TASKS TO CARRY OUT:
• 1. Answer these questions from the excerpt on joint family property:
(a) Whose observation did the Court notice in Mudi Gowda Gowdappa Sankh v. Ram Chandra Ravagowda Sankh?
(b) In the first instance, on whom does the burden of proving that a particular property is joint family property rest?
(c) In Baikuntha Nath Paramanik v. Sashi Bhusan Pramanik and others, what must a joint family be found to possess for the presumption to arise?
• 2. Reproduce the part of the excerpt on joint family property starting at "15. In Mudi" and ending at "the family estate.", substituting "burden of proof" for "onus".
• 3. List every case the excerpt on joint family property cites by name.
## Begin EXCERPTED TEXT
15. In Mudi Gowda Gowdappa Sankh v. Ram Chandra Ravagowda Sankh, the Court noticed the observation of Sir John Beaumont in Appalaswami (supra) and reiterated that burden of proving that any particular property is joint family property, in the first instance, is, upon the person who claims it as coparcenary property. But, if possession of a nucleus of the joint family property is either admitted or proved, any acquisition made by a member of joint family is presumed to be joint family property. This is however, subject to the limitation that the joint family property must be such as with its aid the property in question could have been acquired. It is only after possession of an adequate nucleus is shown, that the onus shifts on to the person who claims the property as self acquisition to affirmatively make out that the property was acquired without any aid from the family estate.

16. In Baikuntha Nath Paramanik v. Sashi Bhusan Pramanik and others, this Court again held, when a joint family is found to be in possession of nucleus sufficient to make the impugned acquisitions, then a presumption arises that the acquisitions standing in the names of the person who were in the management of the family properties, are family acquisitions.
## End EXCERPTED TEXT
## Begin INFORMATION GIVEN
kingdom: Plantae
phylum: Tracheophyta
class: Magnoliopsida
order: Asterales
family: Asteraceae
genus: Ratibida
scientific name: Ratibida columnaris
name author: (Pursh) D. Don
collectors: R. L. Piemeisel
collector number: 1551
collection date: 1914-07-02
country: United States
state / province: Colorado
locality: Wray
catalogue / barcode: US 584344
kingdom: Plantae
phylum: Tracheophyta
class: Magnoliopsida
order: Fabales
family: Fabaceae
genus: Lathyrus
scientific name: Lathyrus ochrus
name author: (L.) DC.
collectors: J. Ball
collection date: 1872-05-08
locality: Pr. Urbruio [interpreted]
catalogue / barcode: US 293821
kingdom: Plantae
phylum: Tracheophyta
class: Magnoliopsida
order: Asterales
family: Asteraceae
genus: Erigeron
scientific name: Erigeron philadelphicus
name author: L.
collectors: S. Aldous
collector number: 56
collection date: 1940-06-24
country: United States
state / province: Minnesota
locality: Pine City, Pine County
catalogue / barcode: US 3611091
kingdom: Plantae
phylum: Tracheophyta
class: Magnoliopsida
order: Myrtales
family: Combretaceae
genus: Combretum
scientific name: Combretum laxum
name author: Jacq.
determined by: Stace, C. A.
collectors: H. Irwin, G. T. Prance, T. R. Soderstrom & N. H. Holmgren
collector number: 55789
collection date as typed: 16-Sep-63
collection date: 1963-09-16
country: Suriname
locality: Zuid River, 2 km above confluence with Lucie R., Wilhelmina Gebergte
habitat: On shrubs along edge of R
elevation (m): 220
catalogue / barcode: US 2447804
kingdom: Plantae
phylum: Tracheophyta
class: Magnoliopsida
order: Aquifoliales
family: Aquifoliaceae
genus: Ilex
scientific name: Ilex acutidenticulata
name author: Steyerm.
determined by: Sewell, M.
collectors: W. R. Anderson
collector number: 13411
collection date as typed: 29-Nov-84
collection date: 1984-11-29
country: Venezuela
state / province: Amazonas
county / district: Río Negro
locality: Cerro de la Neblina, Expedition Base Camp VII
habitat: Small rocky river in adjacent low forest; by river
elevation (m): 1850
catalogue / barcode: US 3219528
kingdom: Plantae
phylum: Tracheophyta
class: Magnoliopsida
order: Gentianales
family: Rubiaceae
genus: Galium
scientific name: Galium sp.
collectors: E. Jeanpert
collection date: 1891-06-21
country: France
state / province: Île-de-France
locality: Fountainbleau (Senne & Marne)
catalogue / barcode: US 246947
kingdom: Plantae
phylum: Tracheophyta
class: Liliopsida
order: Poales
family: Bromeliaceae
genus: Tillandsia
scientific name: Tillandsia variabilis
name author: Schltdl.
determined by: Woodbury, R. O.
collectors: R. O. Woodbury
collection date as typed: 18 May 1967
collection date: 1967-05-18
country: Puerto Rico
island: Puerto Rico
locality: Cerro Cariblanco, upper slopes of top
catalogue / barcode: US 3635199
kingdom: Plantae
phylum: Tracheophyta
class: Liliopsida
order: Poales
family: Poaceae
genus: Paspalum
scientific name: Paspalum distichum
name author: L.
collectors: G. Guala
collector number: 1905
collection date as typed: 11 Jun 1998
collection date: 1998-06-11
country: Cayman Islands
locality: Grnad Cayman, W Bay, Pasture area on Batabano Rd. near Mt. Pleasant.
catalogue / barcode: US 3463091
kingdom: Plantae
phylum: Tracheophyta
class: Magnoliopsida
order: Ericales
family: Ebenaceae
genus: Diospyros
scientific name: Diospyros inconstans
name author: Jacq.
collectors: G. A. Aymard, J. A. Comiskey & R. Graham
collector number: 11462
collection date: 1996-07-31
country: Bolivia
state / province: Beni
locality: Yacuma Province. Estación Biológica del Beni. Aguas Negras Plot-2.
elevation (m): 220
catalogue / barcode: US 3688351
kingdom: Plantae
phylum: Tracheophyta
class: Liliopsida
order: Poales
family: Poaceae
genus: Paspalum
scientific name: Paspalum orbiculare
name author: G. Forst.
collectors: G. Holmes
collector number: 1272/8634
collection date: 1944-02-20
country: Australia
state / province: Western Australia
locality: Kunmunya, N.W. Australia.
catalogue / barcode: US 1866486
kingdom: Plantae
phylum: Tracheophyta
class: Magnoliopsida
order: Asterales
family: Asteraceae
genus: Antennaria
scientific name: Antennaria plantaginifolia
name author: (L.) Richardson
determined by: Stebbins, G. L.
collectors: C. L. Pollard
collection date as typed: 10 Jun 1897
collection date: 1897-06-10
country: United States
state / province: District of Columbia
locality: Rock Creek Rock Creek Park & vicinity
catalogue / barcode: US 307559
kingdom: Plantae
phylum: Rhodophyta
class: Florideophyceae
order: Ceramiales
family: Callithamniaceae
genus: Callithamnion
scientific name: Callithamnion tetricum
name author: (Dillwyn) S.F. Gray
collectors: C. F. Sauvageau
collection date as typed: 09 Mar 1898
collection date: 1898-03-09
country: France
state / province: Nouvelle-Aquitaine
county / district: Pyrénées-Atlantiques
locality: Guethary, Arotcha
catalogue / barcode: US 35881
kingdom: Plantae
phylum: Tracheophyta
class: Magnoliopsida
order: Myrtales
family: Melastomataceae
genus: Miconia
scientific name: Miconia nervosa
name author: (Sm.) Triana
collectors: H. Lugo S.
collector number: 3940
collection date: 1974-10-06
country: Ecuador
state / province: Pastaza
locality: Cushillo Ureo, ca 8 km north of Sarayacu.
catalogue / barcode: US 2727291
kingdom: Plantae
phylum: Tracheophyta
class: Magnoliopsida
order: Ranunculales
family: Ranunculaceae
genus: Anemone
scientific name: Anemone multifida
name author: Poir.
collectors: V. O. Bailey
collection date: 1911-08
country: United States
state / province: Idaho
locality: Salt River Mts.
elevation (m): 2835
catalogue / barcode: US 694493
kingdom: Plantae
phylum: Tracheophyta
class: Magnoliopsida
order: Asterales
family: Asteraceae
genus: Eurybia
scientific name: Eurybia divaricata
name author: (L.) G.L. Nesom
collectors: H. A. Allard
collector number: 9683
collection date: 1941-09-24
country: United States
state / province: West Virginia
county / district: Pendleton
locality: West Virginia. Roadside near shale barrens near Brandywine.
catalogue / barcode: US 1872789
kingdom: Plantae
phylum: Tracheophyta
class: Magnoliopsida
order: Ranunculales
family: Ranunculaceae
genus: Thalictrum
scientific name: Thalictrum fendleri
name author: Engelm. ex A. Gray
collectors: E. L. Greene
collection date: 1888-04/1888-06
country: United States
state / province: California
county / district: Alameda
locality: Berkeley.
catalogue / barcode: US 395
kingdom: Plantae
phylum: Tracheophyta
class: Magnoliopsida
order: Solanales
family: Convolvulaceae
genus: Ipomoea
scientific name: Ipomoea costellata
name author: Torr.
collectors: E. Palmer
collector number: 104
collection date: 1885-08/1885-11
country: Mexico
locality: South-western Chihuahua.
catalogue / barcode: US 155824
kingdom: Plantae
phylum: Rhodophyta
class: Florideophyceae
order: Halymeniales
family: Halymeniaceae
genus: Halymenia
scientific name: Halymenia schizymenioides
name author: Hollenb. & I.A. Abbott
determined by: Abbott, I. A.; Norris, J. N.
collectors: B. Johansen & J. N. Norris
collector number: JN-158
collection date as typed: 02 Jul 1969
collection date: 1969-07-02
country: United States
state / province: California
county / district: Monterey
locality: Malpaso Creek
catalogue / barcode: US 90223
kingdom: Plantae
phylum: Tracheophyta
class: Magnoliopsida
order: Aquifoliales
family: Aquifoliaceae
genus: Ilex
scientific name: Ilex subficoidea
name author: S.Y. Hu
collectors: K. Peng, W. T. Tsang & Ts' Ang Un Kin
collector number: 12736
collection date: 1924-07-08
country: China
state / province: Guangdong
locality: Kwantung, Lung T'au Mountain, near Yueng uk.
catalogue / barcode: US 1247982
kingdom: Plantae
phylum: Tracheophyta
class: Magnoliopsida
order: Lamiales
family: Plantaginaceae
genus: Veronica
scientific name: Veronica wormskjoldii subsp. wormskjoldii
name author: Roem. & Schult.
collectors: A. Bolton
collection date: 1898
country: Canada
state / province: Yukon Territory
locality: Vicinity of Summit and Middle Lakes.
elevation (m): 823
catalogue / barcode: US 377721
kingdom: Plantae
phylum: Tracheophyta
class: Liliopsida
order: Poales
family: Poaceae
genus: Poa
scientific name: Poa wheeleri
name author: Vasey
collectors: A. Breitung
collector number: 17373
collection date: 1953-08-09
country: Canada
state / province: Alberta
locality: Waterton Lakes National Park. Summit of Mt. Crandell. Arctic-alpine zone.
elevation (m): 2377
## End INFORMATION GIVEN
OUTPUTS IN ORDER:
• 1.
(a) Sir John Beaumont, in Appalaswami.
(b) The person who claims it as coparcenary property.
(c) A nucleus sufficient to make the impugned acquisitions.

• 2.
15. In Mudi Gowda Gowdappa Sankh v. Ram Chandra Ravagowda Sankh, the Court noticed the observation of Sir John Beaumont in Appalaswami (supra) and reiterated that burden of proving that any particular property is joint family property, in the first instance, is, upon the person who claims it as coparcenary property. But, if possession of a nucleus of the joint family property is either admitted or proved, any acquisition made by a member of joint family is presumed to be joint family property. This is however, subject to the limitation that the joint family property must be such as with its aid the property in question could have been acquired. It is only after possession of an adequate nucleus is shown, that the burden of proof shifts on to the person who claims the property as self acquisition to affirmatively make out that the property was acquired without any aid from the family estate.

• 3.
- Mudi Gowda Gowdappa Sankh v. Ram Chandra Ravagowda Sankh
- Appalaswami
- Baikuntha Nath Paramanik v. Sashi Bhusan Pramanik and others